Last week, Mayer lost his wallet. He’d worked hard to pay for that wallet and when he purchased it over the summer, he was excited to put his remaining change and few dollar bills inside it.
(Here we are on our date the day he purchased his new wallet.)
He carried it around and I could tell he felt like a grown-up when he pulled his wallet out to pay for a purchase.
A few weeks later, the wallet was lost. Was it left at a store? Did it fall out on a bike ride home? Steps were retraced, tears were shed and prayers were offered, but the wallet was nowhere to be found.
School started and so have the hectic mornings of half-eaten bowls of cereal, last-minute signatures and gelled-back hair. The kids are doing great and their excitement far outweighs the stress of adjusting to a new schedule and new teacher, but some mornings are just too much. Tired kids, disheveled homemade lunches, running a few minutes late and before I know it, someone has said an unkind word. Bringing back a good-morning-gone-bad is like lassoing in a wild horse. Sure, you can get the horse back, but he’s still acting wild. Yes, some mornings are better than others.
By the second week of school, the kids had homework and assigned reading and although it had been a difficult morning, the afternoon was proving to be much better.
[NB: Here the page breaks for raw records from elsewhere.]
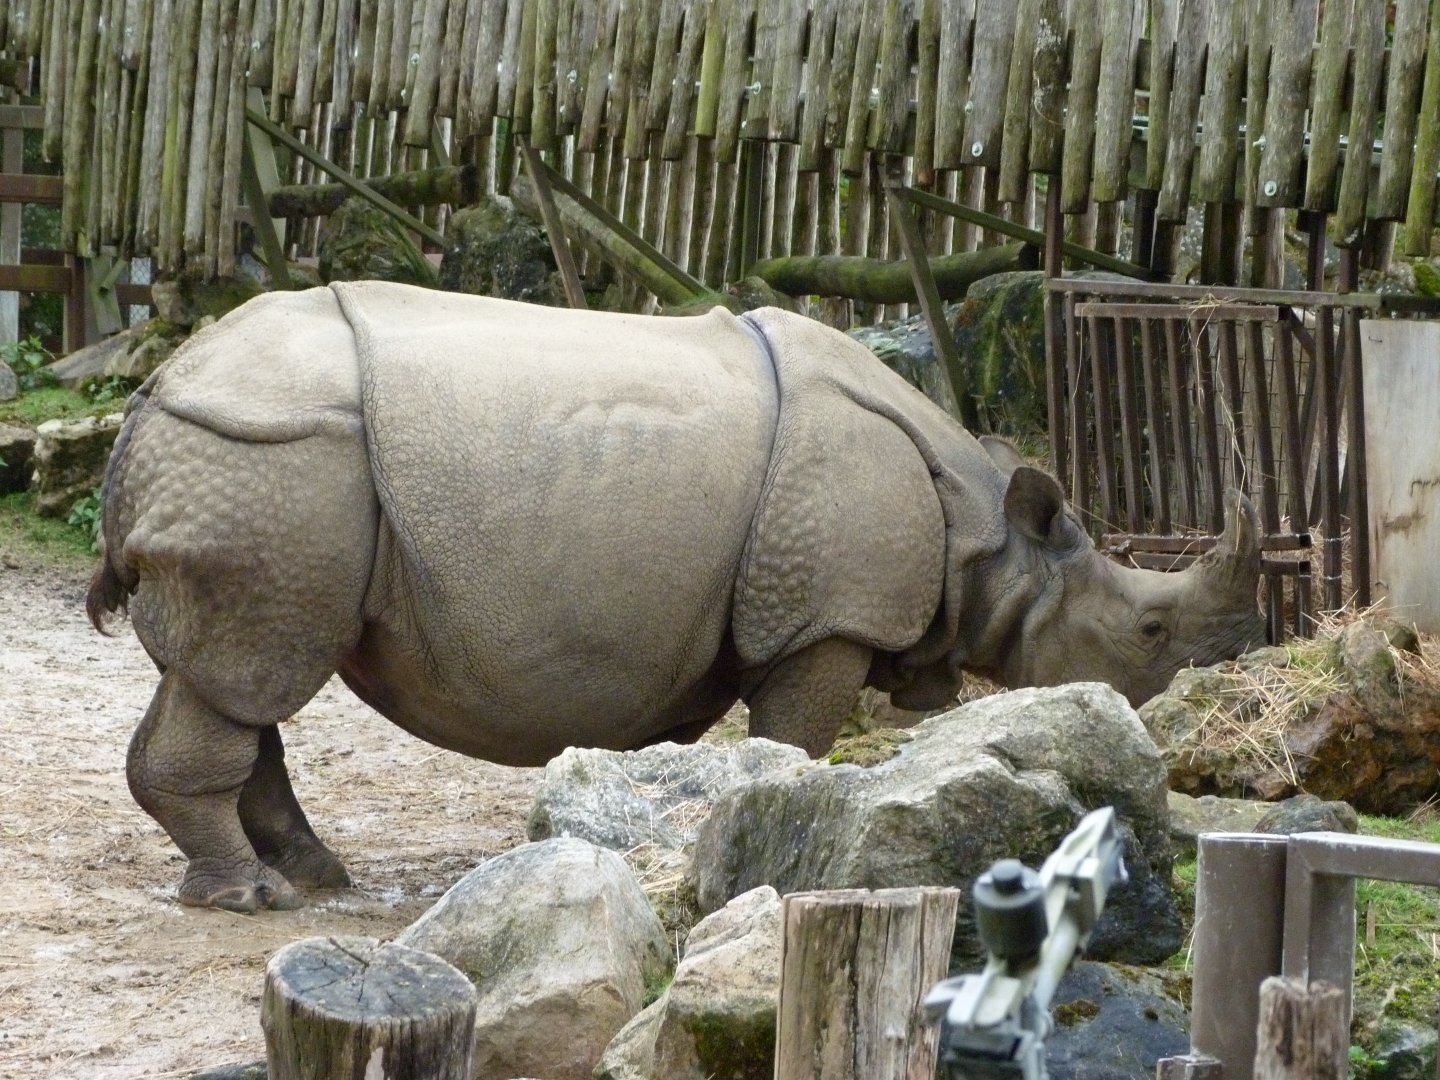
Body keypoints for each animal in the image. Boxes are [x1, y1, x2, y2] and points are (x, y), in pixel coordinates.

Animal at [89, 282, 1264, 912]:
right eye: (1149, 626)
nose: (1182, 697)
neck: (989, 535)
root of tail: (153, 395)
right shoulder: (823, 619)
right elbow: (794, 738)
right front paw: (782, 830)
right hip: (274, 463)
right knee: (253, 668)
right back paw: (255, 898)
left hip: (259, 475)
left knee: (234, 675)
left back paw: (312, 876)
(Making homemade milkshakes together.)
Mayer was studying in his room when he came running into the kitchen. Before I knew it, he had his arms wrapped around my waist so tight, I stopped everything I was doing to hug him back. With some of the tension from earlier in the day, I instantly melted into the hug.
“Mom, I found my wallet,” Mayer said and explained while making his bed, he’d found the wallet on the floor near the base of his headboard. How it got there, we’d never know, but it’d been found and that’s all that mattered. His prayer had been answered and for that, he was grateful. As my son skipped back to his room, I had to reflect for a moment on the tender, yet zealous hug I’d just shared with him. He’d literally come a’ running, to me, the moment of that joyous experience.
Out of all the things he could have done, Mayer needed to validate himself with me, through that hug. This is literally one of the best things about being a mom.
This is not the first time the glory has been shared with me, but it still is one of the marvels of motherhood. Even when one of my kids run to me with tears, it’s still the same reality – kids need their moms in moments of reflection, awareness and discovery. They need their mom’s full attention, physical affection and affirming words of validation. These moments, glued together through days and years of quality time, through the hours of gazing and bonding, through the highs and lows of parenting create a rockstar-like persona for the mother where she is the one, the perfect one to run to in a crisis or to celebrate a momentous occasion. It doesn’t mean a mother has to be perfect of even know how to fix a situation; it just means a mother is there as the immovable and constant. A mother’s love is the fix and the reward because no matter the situation, the love between mother and child is bigger.